Prove that if $n$ is a multiple of $k$ ($n$ and $k$ are both integers), then so is $n^2$.
I know how to prove this without quantifiers, but am having difficulty working in the quantifiers. I know the problem utilizes universal specification or existential generalization, and was hoping someone could outline how I proceed with the quantifiers. I believe the symbolic statement would be: $$\forall n\ [\exists k\ (n = ck) \land (k \neq 0) \implies (n^2 = c_1k)]$$ where $c$ and $c_1$ are integers.

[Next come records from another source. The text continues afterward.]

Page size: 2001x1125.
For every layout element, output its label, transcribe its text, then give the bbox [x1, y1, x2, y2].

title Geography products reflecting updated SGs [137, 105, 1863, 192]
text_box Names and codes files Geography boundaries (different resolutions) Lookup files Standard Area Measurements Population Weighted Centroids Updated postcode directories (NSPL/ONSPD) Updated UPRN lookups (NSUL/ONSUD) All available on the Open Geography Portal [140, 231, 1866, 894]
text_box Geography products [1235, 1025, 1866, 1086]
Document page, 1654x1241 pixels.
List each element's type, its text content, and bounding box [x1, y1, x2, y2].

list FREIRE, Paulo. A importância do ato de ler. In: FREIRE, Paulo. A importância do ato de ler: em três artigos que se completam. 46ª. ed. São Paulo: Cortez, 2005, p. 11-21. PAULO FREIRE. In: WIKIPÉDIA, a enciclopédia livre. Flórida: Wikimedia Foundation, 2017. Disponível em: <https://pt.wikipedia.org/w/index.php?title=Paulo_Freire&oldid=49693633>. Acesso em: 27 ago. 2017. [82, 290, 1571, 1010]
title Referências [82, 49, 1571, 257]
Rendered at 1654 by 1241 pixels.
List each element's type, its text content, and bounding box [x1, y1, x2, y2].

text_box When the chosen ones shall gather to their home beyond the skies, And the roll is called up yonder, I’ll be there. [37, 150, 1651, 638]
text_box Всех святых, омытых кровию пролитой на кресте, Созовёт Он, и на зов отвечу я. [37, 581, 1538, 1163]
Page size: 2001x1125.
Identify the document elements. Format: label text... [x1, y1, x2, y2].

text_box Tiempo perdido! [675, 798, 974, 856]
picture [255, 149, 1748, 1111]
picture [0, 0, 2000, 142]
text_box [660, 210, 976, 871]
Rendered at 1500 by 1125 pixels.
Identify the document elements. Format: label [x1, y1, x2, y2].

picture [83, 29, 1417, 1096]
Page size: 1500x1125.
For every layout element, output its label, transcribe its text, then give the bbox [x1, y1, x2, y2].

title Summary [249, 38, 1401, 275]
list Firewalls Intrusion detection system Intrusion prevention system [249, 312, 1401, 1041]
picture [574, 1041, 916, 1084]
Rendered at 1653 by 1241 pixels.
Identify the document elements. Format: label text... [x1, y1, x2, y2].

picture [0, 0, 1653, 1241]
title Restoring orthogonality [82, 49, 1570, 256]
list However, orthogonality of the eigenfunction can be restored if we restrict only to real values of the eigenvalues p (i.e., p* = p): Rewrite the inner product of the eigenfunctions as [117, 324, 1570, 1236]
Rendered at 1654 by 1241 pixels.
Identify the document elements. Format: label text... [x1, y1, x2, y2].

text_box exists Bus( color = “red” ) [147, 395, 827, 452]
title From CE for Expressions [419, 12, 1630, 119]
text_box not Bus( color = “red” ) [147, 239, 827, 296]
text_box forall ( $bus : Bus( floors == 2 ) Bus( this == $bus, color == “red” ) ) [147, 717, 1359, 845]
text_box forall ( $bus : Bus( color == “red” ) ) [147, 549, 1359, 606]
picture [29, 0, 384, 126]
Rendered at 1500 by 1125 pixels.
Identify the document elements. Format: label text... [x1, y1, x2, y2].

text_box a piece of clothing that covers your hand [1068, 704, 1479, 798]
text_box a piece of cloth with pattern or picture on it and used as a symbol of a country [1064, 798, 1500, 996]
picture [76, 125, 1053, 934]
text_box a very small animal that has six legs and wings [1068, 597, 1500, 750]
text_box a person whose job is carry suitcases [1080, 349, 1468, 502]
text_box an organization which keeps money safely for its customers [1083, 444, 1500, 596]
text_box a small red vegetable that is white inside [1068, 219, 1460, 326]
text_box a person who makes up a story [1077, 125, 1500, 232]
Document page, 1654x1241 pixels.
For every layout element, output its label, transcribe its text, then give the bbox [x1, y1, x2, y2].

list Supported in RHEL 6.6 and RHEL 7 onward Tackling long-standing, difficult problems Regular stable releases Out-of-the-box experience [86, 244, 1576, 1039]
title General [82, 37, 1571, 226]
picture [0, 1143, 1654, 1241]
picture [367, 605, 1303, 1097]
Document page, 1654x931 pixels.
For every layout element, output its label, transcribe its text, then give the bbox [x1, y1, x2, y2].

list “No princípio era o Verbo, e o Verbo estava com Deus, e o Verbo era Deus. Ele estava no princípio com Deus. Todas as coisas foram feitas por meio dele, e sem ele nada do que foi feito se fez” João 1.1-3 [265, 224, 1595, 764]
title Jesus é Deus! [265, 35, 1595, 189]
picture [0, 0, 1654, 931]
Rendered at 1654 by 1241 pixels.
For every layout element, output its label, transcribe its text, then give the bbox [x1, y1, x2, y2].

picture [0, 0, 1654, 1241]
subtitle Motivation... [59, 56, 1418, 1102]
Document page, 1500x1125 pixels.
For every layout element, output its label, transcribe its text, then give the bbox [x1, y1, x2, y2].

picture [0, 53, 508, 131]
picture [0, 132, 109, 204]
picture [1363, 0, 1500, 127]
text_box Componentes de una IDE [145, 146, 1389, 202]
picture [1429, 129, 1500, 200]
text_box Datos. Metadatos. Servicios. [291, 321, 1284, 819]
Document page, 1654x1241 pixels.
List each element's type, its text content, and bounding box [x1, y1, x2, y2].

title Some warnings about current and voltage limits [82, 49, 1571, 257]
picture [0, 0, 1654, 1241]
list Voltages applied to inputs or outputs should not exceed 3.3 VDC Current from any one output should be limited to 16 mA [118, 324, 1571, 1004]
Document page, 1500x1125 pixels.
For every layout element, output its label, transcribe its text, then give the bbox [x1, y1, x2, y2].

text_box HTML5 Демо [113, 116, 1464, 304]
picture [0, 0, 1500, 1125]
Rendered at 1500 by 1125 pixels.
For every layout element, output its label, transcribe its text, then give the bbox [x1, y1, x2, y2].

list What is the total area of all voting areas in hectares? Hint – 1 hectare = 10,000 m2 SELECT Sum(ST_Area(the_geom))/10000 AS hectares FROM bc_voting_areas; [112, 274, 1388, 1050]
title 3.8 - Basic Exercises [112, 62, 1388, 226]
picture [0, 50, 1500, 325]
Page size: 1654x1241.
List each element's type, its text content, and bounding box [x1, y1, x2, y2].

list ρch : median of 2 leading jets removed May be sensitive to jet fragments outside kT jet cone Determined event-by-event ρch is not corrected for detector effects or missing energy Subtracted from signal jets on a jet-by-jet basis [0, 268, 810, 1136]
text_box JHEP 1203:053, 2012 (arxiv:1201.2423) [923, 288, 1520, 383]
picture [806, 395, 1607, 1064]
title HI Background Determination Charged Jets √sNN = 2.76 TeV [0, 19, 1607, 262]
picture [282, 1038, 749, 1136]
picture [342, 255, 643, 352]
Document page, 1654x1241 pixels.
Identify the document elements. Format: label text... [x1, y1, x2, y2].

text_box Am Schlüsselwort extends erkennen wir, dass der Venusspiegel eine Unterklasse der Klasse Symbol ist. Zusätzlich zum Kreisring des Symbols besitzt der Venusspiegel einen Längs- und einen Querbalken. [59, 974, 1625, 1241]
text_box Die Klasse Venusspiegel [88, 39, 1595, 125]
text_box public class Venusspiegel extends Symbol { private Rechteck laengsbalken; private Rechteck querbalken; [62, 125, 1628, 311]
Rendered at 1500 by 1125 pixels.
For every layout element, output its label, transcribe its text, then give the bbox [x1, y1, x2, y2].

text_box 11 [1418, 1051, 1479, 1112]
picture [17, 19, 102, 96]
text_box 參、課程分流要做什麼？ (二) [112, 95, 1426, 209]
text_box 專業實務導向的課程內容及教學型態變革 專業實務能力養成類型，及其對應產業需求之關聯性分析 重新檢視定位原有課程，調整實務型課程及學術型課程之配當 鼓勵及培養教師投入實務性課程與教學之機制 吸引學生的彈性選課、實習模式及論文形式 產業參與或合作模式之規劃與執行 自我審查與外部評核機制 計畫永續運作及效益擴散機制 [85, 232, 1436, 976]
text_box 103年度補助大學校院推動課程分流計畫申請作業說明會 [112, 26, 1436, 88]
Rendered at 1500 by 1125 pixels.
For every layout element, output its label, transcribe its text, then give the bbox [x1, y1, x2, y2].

As you have written it, the statement reads: "For all $n$, there exists a $k$ such that if $k$ is not zero and $n$ is a multiple of $k$, then $n^2$ is a multiple of $k$." However, this is not what you want to prove. You want to prove the implication for all $k$ that are divisors of $n$, not merely that one such $k$ exists. The revised statement (in English) should be: "For all $n$ and $k$, if $n$ is a multiple of $k$, then $n^2$ is a multiple of $k$."
In symbols this is $$\forall\ n,k\ [(\exists\ c\!: (n = ck)) \implies (\exists\ c\!: (n^2 = ck))]$$ where all variables are integers. (Note that your original statement had the variables $c$ and $c_1$ but they were not quantified.)